C’est aussi ce que note Roland Barthes, lorsqu’il évoque les pouvoirs de la tragédie antique et qu’il rappelle que:
Saint Louis considérait les larmes comme un don, et il priait Dieu de lui accorder la faveur d’une petite larme qui lui viendrait non seulement au cœur, mais aussi au visage et à la bouche (Barthes, p. 35).

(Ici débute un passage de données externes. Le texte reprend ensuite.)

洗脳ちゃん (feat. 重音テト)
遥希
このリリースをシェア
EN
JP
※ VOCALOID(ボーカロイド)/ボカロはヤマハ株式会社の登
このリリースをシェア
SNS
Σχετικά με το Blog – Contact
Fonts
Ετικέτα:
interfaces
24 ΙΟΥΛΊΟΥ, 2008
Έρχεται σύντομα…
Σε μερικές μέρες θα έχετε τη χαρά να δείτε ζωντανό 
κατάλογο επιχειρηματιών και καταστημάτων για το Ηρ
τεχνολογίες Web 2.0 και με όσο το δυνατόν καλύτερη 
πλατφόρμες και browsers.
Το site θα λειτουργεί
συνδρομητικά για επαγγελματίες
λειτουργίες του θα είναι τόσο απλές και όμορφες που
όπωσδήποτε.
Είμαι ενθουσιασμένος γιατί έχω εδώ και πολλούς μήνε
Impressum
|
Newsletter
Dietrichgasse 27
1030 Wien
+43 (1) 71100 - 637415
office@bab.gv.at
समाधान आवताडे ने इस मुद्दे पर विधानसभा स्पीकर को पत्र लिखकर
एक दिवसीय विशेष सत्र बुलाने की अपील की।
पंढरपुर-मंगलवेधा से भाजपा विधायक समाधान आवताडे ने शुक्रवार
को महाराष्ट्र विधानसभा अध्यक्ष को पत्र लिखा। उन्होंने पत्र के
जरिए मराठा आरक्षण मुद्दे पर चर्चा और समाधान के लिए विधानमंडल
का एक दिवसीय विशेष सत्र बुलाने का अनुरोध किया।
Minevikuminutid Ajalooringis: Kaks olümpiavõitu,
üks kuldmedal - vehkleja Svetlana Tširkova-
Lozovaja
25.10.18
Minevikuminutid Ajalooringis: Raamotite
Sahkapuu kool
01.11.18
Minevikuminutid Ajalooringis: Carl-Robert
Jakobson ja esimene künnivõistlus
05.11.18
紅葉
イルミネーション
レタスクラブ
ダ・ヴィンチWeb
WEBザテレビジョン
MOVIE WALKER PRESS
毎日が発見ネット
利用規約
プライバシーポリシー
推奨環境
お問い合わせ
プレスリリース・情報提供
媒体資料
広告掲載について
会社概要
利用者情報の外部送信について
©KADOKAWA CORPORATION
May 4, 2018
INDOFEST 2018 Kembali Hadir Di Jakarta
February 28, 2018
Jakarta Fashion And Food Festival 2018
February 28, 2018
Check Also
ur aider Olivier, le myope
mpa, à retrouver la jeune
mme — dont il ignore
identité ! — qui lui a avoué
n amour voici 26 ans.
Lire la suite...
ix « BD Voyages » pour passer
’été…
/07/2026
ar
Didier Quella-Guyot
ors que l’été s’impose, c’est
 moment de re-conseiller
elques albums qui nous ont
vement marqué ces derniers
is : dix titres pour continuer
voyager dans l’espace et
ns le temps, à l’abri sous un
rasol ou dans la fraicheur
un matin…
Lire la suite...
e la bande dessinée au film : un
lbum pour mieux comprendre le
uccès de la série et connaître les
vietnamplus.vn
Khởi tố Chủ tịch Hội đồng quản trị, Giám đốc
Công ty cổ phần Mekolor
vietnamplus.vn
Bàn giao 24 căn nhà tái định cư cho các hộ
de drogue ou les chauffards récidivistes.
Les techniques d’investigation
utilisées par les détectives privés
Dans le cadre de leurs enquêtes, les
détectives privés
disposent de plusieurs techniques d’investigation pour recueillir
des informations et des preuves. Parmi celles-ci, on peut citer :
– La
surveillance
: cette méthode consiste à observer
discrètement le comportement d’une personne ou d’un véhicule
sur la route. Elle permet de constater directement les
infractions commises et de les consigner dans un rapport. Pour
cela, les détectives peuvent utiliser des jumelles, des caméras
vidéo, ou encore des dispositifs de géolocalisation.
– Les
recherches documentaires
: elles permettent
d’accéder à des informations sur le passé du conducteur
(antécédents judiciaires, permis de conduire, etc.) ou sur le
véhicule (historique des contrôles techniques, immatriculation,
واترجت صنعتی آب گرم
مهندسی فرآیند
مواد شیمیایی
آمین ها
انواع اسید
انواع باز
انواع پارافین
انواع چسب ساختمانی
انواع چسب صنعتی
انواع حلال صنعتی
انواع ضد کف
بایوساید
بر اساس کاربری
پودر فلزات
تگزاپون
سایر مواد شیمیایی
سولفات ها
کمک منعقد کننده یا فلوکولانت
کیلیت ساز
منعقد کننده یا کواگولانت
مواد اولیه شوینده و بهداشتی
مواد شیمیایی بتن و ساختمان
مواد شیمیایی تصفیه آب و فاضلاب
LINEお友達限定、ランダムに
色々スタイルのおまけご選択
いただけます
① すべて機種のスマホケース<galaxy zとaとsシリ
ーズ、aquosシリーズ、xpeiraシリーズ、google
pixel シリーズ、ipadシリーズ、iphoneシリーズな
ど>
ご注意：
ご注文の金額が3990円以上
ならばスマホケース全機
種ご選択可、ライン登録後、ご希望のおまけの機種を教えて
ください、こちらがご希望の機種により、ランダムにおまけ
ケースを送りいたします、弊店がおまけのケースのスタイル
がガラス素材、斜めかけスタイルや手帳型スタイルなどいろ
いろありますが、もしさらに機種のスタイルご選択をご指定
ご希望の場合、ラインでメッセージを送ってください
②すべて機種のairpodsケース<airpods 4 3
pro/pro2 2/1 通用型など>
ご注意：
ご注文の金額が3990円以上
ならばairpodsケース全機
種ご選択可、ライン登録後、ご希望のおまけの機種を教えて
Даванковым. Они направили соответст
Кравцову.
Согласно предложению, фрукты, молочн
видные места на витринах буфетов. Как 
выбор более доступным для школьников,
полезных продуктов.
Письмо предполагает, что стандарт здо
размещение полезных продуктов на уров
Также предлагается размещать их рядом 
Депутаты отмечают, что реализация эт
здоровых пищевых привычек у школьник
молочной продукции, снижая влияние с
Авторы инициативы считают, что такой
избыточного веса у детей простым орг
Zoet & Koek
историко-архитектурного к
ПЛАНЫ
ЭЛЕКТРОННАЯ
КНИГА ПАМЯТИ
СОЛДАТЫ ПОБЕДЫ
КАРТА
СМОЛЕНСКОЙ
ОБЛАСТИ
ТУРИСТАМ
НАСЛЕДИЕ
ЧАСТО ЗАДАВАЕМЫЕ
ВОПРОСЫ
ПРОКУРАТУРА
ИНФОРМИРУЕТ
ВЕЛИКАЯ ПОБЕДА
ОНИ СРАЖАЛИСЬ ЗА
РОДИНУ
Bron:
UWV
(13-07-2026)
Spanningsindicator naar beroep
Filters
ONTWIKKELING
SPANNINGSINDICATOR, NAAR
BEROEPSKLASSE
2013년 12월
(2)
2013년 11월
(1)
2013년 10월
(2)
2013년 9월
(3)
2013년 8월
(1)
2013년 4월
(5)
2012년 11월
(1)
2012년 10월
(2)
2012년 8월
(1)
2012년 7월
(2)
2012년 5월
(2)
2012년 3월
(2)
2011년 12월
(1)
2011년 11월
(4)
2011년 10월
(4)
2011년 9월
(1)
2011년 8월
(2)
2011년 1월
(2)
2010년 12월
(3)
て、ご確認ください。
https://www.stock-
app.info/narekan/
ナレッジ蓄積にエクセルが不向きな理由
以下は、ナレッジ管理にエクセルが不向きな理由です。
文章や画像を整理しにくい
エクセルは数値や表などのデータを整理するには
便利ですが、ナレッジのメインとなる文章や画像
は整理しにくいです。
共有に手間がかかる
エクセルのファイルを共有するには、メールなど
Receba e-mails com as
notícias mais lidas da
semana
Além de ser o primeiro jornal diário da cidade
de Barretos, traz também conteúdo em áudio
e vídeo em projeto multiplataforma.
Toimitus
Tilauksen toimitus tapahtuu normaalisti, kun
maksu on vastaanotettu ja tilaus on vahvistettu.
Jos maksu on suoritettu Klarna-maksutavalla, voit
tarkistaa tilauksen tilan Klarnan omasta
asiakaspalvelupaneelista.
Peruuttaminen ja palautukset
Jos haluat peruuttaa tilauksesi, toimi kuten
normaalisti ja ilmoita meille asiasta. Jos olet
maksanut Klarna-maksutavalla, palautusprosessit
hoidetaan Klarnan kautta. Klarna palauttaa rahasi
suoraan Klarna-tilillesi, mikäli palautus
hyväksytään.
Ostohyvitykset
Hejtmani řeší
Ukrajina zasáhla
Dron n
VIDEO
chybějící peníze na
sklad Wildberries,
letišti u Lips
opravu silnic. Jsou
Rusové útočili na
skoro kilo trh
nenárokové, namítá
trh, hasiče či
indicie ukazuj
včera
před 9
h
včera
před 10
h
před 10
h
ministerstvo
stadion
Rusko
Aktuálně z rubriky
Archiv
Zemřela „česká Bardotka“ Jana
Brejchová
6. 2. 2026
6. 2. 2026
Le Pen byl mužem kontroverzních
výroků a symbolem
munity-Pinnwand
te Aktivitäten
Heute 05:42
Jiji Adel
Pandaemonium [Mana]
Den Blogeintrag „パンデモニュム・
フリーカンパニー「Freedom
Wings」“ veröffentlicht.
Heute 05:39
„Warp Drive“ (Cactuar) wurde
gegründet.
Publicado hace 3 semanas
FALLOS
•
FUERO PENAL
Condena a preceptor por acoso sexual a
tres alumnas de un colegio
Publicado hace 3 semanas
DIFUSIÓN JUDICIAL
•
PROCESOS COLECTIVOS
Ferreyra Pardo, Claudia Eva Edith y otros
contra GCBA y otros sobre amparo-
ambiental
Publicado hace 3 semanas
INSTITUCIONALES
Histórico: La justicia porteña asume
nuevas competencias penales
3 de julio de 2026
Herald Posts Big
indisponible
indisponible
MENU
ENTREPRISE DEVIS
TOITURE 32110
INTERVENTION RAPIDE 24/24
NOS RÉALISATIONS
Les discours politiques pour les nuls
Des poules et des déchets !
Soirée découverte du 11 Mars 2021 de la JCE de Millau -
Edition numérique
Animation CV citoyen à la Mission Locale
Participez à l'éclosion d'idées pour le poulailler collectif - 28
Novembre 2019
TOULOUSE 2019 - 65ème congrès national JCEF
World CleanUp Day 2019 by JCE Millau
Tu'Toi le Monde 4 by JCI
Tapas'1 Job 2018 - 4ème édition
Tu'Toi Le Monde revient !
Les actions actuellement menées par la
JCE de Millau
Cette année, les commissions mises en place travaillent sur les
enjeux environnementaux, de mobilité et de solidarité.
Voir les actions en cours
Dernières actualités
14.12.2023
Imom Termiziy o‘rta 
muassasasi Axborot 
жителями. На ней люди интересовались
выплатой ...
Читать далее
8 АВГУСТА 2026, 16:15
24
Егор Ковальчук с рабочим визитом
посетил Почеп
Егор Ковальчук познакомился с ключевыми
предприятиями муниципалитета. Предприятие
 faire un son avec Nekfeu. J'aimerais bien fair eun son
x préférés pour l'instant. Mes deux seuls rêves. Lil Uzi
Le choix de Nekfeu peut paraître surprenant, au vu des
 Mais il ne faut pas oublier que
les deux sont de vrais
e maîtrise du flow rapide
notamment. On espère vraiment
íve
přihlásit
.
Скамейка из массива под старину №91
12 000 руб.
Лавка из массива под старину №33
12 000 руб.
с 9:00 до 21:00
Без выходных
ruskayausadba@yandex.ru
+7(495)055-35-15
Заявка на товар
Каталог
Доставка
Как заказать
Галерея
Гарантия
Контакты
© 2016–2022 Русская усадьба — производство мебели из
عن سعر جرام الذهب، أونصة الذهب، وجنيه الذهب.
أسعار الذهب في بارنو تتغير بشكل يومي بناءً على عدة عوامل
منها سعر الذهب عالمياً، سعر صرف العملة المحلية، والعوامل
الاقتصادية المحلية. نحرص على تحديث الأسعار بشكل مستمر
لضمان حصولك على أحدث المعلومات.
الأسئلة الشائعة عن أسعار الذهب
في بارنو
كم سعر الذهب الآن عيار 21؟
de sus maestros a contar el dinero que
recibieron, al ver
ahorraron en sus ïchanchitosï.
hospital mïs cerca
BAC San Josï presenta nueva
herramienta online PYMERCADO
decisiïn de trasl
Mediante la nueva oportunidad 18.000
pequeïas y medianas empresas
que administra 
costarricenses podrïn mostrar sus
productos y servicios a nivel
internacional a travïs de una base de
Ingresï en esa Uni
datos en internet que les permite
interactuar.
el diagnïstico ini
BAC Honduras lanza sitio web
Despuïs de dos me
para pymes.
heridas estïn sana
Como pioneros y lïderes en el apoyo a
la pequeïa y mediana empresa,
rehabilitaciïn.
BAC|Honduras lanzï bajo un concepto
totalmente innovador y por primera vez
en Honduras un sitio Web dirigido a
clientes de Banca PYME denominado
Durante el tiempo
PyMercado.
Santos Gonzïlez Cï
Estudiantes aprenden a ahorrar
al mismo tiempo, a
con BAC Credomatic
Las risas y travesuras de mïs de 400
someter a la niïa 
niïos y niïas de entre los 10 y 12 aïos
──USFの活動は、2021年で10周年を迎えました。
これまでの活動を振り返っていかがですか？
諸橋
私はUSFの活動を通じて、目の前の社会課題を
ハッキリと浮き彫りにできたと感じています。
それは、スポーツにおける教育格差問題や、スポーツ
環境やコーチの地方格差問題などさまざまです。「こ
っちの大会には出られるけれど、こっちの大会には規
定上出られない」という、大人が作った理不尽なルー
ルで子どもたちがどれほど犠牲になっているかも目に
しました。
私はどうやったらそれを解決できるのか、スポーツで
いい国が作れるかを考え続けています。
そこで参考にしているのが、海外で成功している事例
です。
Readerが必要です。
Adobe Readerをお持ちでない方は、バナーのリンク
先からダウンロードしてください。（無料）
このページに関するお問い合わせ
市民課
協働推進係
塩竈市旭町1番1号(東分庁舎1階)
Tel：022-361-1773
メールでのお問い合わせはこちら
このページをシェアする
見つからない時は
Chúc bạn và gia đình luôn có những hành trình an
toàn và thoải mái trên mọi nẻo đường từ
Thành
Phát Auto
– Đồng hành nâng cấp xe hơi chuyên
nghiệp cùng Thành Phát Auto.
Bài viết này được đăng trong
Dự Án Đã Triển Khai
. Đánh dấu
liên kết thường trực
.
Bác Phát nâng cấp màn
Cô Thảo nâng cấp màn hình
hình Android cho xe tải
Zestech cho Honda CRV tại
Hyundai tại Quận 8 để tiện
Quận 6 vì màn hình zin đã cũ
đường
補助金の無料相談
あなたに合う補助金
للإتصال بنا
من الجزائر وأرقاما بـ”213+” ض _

Hommage à Hortense Archambault et Vincent Baudriller
Comment, à propos de ce spectacle, ne pas rendre, en même temps qu’au spectateur, un hommage à Hortense Archambault et Vincent Baudriller ? Avec cette commande à Jérôme Bel, et par leurs choix artistiques, ils ont déplacé les débats trop souvent faussés opposant, ces dernières années, théâtre de texte et théâtre de performance. Comme si la représentation n’était pas toujours et aussi une performance : une intervention active destinée à être vue et qui produit des effets spécifiques ? Archambault et Baudriller ont su, durant leur direction, être sensibles aux nouvelles orientations de la création du spectacle vivant ; le corps en action et le métissage des expressions ont trouvé leur place, parfois difficilement, dans le spectre qui aujourd’hui constitue le spectacle vivant. Il n’est d’ailleurs pas indifférent que lorsque les protagonistes de Cours d’honneur évoquent leurs émotions devant les grandes questions avec lesquelles s’affrontent la représentation, la mort, l’amour, la compassion, c’est le texte proféré qui porte et transmet l’émotion : Médée; Antigone, Le Soulier de satin… Ce sont également ces grands événements qu’ont été les performances de Pina Bauch ; Jan Fabre ; Roméo Castelluci qui ont été les médiations suscitant les pleurs à travers la thématique de la mort.
Dans l’opposition stérile, culture pour tous/culture pour chacun, Hortense et Vincent ont à leurs manières, et par leurs choix artistiques, refusé cette alternative en prenant tous les risques pour ne pas répondre à des supposés besoins ou attentes du public. Avec Cours d’honneur, ils ont assumé une responsabilité artistique qui prend sa part dans ce qui est devenu un enjeu fondamental de la création théâtrale : viser l’éducation artistique du spectatgeur par une ouverture vers la subjectivité de la réception et une expérience vécue du support (la scène) qui transmet l’expression. C’est en cela qu’ils sont les héritiers de Vilar.